WORK TO COMPLETE: Which lines in the records below contain the string "Шато"? Return each of those lines in full, matching case exactly.

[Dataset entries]
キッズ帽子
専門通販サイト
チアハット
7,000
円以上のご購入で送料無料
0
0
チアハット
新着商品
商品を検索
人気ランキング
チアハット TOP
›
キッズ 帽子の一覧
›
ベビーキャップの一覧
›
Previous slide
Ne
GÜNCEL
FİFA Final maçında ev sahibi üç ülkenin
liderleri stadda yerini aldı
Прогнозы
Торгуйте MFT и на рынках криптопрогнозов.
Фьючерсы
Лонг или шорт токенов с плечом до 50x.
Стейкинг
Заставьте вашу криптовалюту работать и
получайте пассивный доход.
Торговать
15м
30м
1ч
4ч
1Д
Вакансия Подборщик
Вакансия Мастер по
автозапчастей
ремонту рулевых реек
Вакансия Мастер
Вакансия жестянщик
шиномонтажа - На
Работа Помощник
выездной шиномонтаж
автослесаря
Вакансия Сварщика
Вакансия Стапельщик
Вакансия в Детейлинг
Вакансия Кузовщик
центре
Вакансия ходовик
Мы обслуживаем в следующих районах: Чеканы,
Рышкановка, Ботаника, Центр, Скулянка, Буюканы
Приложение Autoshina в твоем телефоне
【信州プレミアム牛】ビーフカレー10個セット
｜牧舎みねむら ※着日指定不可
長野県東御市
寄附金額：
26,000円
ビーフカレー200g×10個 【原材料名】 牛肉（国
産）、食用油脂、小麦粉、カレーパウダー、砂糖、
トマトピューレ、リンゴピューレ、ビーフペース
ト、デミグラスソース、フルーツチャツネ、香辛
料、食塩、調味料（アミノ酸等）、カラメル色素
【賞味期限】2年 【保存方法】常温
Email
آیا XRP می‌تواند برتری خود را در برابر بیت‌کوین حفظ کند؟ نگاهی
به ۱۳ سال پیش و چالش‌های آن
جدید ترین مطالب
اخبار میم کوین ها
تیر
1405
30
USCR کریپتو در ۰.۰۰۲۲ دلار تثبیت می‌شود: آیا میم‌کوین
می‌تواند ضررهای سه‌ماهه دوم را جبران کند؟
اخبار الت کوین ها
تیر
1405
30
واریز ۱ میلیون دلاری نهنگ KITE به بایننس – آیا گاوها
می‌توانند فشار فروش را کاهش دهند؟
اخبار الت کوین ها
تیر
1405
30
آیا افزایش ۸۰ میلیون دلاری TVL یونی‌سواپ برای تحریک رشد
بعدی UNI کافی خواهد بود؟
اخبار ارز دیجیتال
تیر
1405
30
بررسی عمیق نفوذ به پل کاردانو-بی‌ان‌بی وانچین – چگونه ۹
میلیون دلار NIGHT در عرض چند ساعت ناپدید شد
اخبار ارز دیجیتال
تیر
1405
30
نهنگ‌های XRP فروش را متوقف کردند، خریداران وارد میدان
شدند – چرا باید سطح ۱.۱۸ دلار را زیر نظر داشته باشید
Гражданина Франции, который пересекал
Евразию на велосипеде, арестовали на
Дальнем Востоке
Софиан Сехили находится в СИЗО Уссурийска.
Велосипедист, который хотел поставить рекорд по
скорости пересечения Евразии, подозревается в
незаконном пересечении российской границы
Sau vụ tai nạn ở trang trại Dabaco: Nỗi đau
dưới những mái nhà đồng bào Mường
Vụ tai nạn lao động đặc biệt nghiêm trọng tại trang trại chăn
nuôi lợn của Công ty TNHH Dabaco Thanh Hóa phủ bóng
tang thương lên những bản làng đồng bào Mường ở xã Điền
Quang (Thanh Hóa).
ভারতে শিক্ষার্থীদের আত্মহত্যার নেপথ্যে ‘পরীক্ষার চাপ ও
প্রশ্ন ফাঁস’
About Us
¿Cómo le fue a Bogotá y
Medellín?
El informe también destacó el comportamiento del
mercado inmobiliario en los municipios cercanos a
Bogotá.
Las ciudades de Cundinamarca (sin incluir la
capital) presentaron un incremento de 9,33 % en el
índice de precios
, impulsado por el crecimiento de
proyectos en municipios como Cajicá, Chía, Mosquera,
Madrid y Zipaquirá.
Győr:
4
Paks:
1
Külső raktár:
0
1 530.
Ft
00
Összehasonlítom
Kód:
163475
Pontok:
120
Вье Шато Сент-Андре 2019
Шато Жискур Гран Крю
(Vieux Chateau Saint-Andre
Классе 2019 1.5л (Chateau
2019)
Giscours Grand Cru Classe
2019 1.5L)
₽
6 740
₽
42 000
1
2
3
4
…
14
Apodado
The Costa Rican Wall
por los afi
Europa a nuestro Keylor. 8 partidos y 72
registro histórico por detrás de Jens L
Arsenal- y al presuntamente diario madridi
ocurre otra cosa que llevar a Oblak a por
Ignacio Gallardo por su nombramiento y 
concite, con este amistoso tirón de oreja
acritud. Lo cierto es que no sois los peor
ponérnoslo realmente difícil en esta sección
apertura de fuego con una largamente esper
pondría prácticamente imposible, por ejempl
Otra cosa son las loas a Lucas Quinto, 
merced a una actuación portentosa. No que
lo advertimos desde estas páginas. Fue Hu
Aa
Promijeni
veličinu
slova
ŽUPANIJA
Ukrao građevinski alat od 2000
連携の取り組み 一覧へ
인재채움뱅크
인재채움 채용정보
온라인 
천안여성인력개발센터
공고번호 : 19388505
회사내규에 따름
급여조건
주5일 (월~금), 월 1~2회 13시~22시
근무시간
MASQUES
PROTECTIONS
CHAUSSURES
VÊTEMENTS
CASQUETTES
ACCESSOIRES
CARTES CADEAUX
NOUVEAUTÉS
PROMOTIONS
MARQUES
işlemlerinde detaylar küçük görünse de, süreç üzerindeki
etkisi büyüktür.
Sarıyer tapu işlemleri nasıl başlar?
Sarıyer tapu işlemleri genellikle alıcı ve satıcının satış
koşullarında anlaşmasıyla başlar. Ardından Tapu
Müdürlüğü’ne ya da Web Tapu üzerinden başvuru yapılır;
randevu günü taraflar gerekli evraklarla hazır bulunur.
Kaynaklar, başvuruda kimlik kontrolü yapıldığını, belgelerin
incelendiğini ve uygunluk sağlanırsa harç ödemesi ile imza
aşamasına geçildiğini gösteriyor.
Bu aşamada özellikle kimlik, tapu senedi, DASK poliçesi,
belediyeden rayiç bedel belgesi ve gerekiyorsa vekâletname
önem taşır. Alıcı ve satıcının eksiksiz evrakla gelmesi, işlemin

RESPONSE BELOW:
Вье Шато Сент-Андре 2019
Шато Жискур Гран Крю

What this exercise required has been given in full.